Встретив отца, она снова стихала.

Не сразу понимавший, как объяснить такую её повадку, Степан переспрашивал у матери на её языке за любое дело: убрать ли рыбу в ледник, можно ли собрать куриные яйца – несушки опять несутся где ни попадя, «…а как по-турски будет…», – тут однажды явился отец и произнёс куда больше слов подряд, чем все попривыкли.

– Опять… на её поганом языке… балякал? – спросил он у Степана, подходя в упор, но тот не сдвинулся с места; отец, вроде бы готовый столкнуть его с пути, вдруг раздумал и развернулся к матери. – Турчака растишь мне, косоглазая? Я те змеиные брови-то пополам… разрублю…


Лицо отцовское было тёсано сильными махами: нос, рот, лоб. Все углы виднелись чётко: бровь поднимал – и возникал угол, сжимал челюсть – и скула давала другой угол. Глаза – твёрдые, сухие, серые.

Отца при рождении Господь определил в казаки. Тимофей догадался о своей доле – и следовал ей как наказу.

Будучи казаком безусловным, отличался от иных собратьев многим.

Почти всякий казак врал развесисто и безбожно. Нехитрая лжа украшала казачий поход смерти в рот.

Отец же не врал вовсе, будто у него отсутствовало нехитрое умение к выдумке; так иные не могут плясать.

Тимофей умел слушать, но прислушивался не столько к словам других казаков, сколько к тому, что́ кружится над сказанным.

Если ж молчаливый отец говорил – слушали его.

Тимофей, как все казаки, пил хмельное, как все, становился шумным, когда пьян, – даже не в словах, а в движениях, – но ни разу так и не пропился до портов и креста, и не любил быть вдрызг дурным по много дней или недель кряду.

Он не казался слишком приветливым, не зазывал побратимов до куреня, – но, на удивление, многие казаки всё равно шли к нему.

Иван поделился однажды с братом: батька молчит – как говорит. То было правдой.

Отец не любил казачьих прибауток и дурачеств, однако сказанное им слово часто бывало занозистым и репеистым.
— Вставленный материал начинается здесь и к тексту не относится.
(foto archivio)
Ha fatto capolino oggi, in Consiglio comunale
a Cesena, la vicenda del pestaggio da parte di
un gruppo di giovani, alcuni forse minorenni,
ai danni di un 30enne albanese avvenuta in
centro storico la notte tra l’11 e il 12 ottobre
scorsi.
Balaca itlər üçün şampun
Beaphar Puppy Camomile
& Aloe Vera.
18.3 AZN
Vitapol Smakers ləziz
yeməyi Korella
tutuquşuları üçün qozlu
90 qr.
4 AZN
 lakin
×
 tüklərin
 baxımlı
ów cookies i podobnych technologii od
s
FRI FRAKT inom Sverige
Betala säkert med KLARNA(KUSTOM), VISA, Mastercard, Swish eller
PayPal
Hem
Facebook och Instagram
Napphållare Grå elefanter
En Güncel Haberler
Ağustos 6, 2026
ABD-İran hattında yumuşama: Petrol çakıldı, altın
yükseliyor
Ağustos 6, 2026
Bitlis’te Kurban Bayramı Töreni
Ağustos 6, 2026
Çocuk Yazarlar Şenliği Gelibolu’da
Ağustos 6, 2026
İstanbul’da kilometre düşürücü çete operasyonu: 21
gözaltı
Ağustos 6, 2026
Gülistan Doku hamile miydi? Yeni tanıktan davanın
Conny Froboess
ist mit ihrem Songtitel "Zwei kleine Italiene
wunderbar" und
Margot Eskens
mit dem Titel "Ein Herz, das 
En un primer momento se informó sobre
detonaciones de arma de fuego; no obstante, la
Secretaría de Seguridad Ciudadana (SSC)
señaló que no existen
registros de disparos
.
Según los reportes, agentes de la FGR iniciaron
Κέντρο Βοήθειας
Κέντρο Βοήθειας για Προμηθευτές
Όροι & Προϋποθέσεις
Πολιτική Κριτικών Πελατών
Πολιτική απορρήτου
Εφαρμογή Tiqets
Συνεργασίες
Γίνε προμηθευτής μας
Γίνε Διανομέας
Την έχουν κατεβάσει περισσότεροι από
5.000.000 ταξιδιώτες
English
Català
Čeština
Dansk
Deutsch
Над словом его нельзя было сразу потешиться, но внутри оно несло самую суть – как желток в белке.

Сам он, в отличие от вечно ищущих повод пореготать казаков, смеялся редко и коротко.

Веселило отца то, что вроде поначалу и не казалось забавным, но вдруг обращалось в таковое: едва начавшаяся и ещё не различимая оплошность соседского казака, или повадки скота и птицы, в которых отец умел разглядеть и разум, и наглость, и похвальбу.

Всё впроброс сказанное им однажды – не забывалось сынами его: на покосе ли, на гульбе ли, на реке, – и в тот раз, когда отец впервые вложил в руки Степану завесную пищаль и велел:

– Стрель… в тот арбуз… а то он дражнится… Не топорщь локоть… раскрылился.


Видя, как отец ловко обращается с любым оружием, Степан спросил однажды:

– Тять, а тебя кто выучил? Дед Исайя?

Отец помолчал – и ответил отрывисто, словно недовольный:

– Матерня родня… выучила…

IV

Очнулся в ночи, вдруг отчётливо расслышав голос стражника, сидевшего возле самой двери:

– Анам хаста. Анам тёшекте ята. Хардашларымдан бириси ярдыма кельмей. Амма биз эпимиз онын балалары, ялыныз мен дегилим. (Мать болеет. Мать лежит. Ни один брат не хочет помогать. А мы ведь все её дети, не я один. – тат.)

Ответа не прозвучало.

Стражник замолчал.

Вокруг стояла плотная, как вода на дне, тишь.

Битое тело его оставалось посреди вездесущей боли, как одинокое дерево в ледяное половодье. Знобило плоть, точило душу под самое основанье.

Он упрямо чуждался своей боли, как не к нему пришедшей.

Ненарочно, без усилия, понял о себе так: буду, пока я есть, а дальше – рассудят без меня. Смерть не явилась, и, бог весть, может, впереди ещё многие, как курлыкающие стаи, дни.